The court had agreed to decide an Arizona case that would require their first ruling on how to apply this part of the Voting Rights Act.
Roberts had a choice. He could have sought a consensus ruling by adopting a middle-ground position.
Instead, he assigned the opinion to Justice Samuel A. Alito Jr., who rivals Justice Clarence Thomas as the court’s most conservative member. And predictably, Alito’s opinion interpreted the civil rights measure as setting a high bar for plaintiffs .
“Arizona law generally makes it very easy to vote,” Alito began in Brnovich vs. DNC.
The Democratic National Committee had sued to challenge the state’s strict enforcement of an “out of precinct” rule that calls for discarding ballots cast in the wrong precinct. Because of shifting precinct boundaries, Arizona discarded 10 times more ballots than any other state. And Black and Latino voters were more than twice as likely to have their ballots canceled entirely — including their votes for statewide or national offices not tied to a voter’s precinct, such as governor, U.S. senator or president.
Alito discounted the disparity and said the overall impact was “modest.” Moreover, voting remained “equally open” to all because these residents could have voted by mail, he wrote.
His opinion will also make it harder for the Justice Department to prevail in its lawsuit against Georgia’s new voting restrictions. Perhaps anticipating the court’s ruling in the Arizona case, Biden administration lawyers did not contend that Georgia’s law would have the effect of discriminating against Black voters. Instead, they argued the state’s Legislature acted with a discriminatory purpose to make it harder for Black residents to vote.
Alito gave Georgia a good defense. “Partisan motives are not the same as racial motives,” he wrote. Under this notion, Republicans in Arizona, like those in Georgia, were not guilty of racial discrimination if they were seeking to disadvantage Democratic voters who happen to be Black.
The ruling was not a divisive 5-4 split, but a divisive 6-3 split. Justice Amy Coney Barrett, who replaced the late Justice Ruth Bader Ginsburg in October, voted with the majority, although her presence appeared to make little difference in this term’s outcomes.
But while none of the major cases heard this term appeared to turn on her vote, the tenor this year was different.
Last year, the liberal bloc had several major victories. They included extending anti-discrimination protections to LGBTQ employees; blocking Trump’s planned repeal of Deferred Action for Childhood Arrivals, the DACA program, for young immigrants; striking down a Louisiana law restricting abortions; and rejecting Trump’s bid to shield himself and his tax returns from a New York grand jury.

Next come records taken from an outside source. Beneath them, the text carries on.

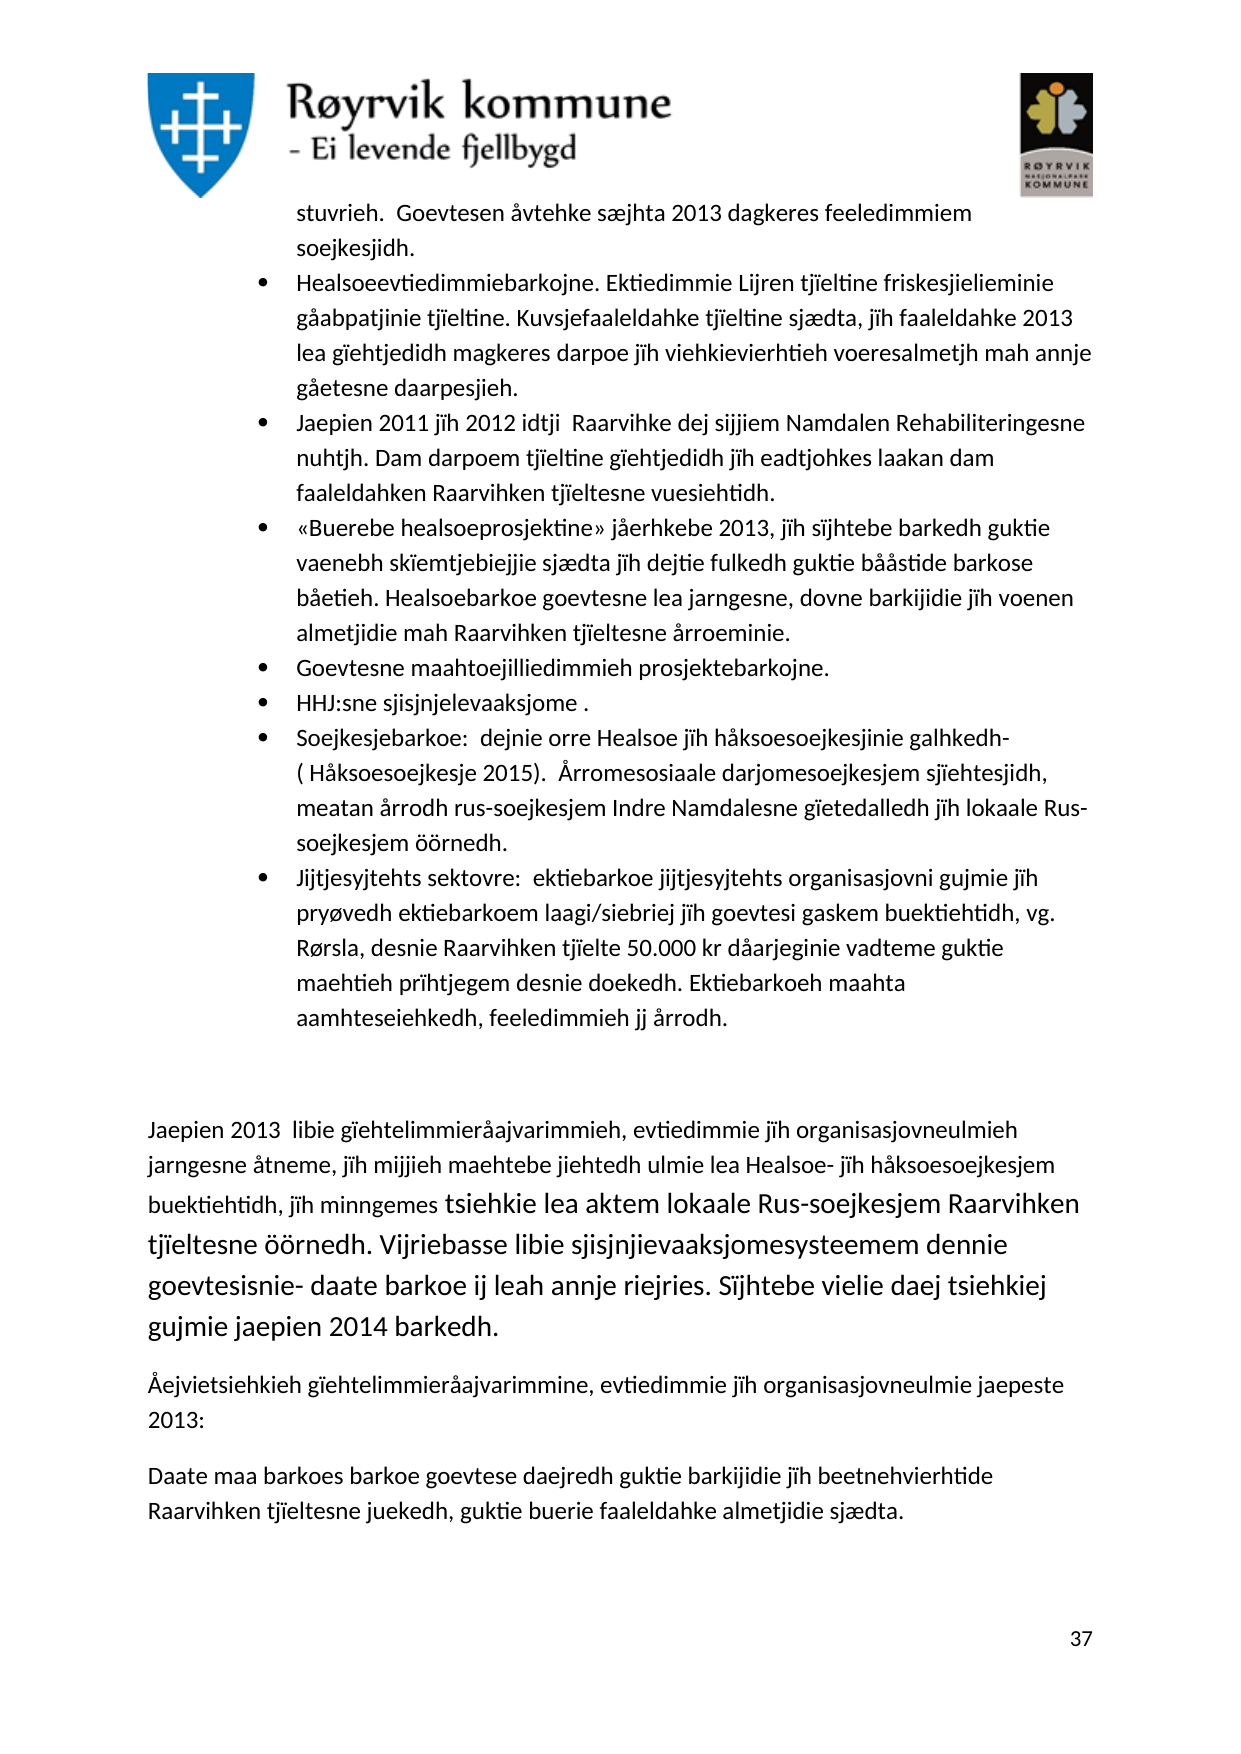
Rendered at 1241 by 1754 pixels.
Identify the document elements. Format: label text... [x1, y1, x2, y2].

text Daate maa barkoes barkoe goevtese daejredh guktie barkijidie jïh beetnehvierhtide Raarvihken tjïeltesne juekedh, guktie buerie faaleldahke almetjidie sjædta. [148, 1461, 1093, 1526]
list «Buerebe healsoeprosjektine» jåerhkebe 2013, jïh sïjhtebe barkedh guktie vaenebh skïemtjebiejjie sjædta jïh dejtie fulkedh guktie bååstide barkose båetieh. Healsoebarkoe goevtesne lea jarngesne, dovne barkijidie jïh voenen almetjidie mah Raarvihken tjïeltesne årroeminie. [258, 513, 1093, 648]
list Jaepien 2011 jïh 2012 idtji Raarvihke dej sijjiem Namdalen Rehabiliteringesne nuhtjh. Dam darpoem tjïeltine gïehtjedidh jïh eadtjohkes laakan dam faaleldahken Raarvihken tjïeltesne vuesiehtidh. [258, 408, 1093, 508]
picture [147, 73, 1093, 198]
list HHJ:sne sjisjnjelevaaksjome . [258, 688, 1093, 718]
list Goevtesne maahtoejilliedimmieh prosjektebarkojne. [258, 653, 1093, 683]
list stuvrieh. Goevtesen åvtehke sæjhta 2013 dagkeres feeledimmiem soejkesjidh. [258, 198, 1093, 263]
text Åejvietsiehkieh gïehtelimmieråajvarimmine, evtiedimmie jïh organisasjovneulmie jaepeste 2013: [148, 1370, 1093, 1435]
list Healsoeevtiedimmiebarkojne. Ektiedimmie Lijren tjïeltine friskesjielieminie gåabpatjinie tjïeltine. Kuvsjefaaleldahke tjïeltine sjædta, jïh faaleldahke 2013 lea gïehtjedidh magkeres darpoe jïh viehkievierhtieh voeresalmetjh mah annje gåetesne daarpesjieh. [258, 268, 1093, 403]
list Soejkesjebarkoe: dejnie orre Healsoe jïh håksoesoejkesjinie galhkedh- ( Håksoesoejkesje 2015). Årromesosiaale darjomesoejkesjem sjïehtesjidh, meatan årrodh rus-soejkesjem Indre Namdalesne gïetedalledh jïh lokaale Rus-soejkesjem öörnedh. [258, 723, 1093, 858]
list Jijtjesyjtehts sektovre: ektiebarkoe jijtjesyjtehts organisasjovni gujmie jïh pryøvedh ektiebarkoem laagi/siebriej jïh goevtesi gaskem buektiehtidh, vg. Rørsla, desnie Raarvihken tjïelte 50.000 kr dåarjeginie vadteme guktie maehtieh prïhtjegem desnie doekedh. Ektiebarkoeh maahta aamhteseiehkedh, feeledimmieh jj årrodh. [258, 863, 1093, 1033]
text Jaepien 2013 libie gïehtelimmieråajvarimmieh, evtiedimmie jïh organisasjovneulmieh jarngesne åtneme, jïh mijjieh maehtebe jiehtedh ulmie lea Healsoe- jïh håksoesoejkesjem buektiehtidh, jïh minngemes tsiehkie lea aktem lokaale Rus-soejkesjem Raarvihken tjïeltesne öörnedh. Vijriebasse libie sjisjnjievaaksjomesysteemem dennie goevtesisnie- daate barkoe ij leah annje riejries. Sïjhtebe vielie daej tsiehkiej gujmie jaepien 2014 barkedh. [148, 1114, 1093, 1343]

This term the liberals had little to cheer, except perhaps when the court did little or nothing.
For example, after November’s election, the justices stood back and turned away all of the appeals from Republicans and Trump allies seeking to overturn President Biden’s victory.
At the same time, the justices took up a Texas lawsuit backed by Trump that threatened the Affordable Care Act, or Obamacare. Some on the left feared Barrett might cast a key vote to dismantle the law. But the justices disposed of the case, ruling the plaintiffs had no standing to complain about an insurance “mandate” whose tax penalty had been reduced to zero by a Republican-led Congress.
The term’s major culture wars clash ended with a unanimous ruling in favor of Catholic Social Services and its claim of religious liberty. On the losing side was the city of Philadelphia and its ban on discrimination based on sexual orientation. Roberts wrote a narrow opinion that turned on a clause in the city’s contracting rules.
The court did not, however, settle the dispute over whether conservative Christians may invoke their religious views as grounds for exemption from state and federal civil rights laws. That will have to be decided in a future case.
Next term will test whether Roberts and the court are ready to make such major changes or if they’ll stick with a more centrist course. The justices are due to hear cases that challenge the right to abortion, limits on gun rights and, most likely, affirmative action in college admissions.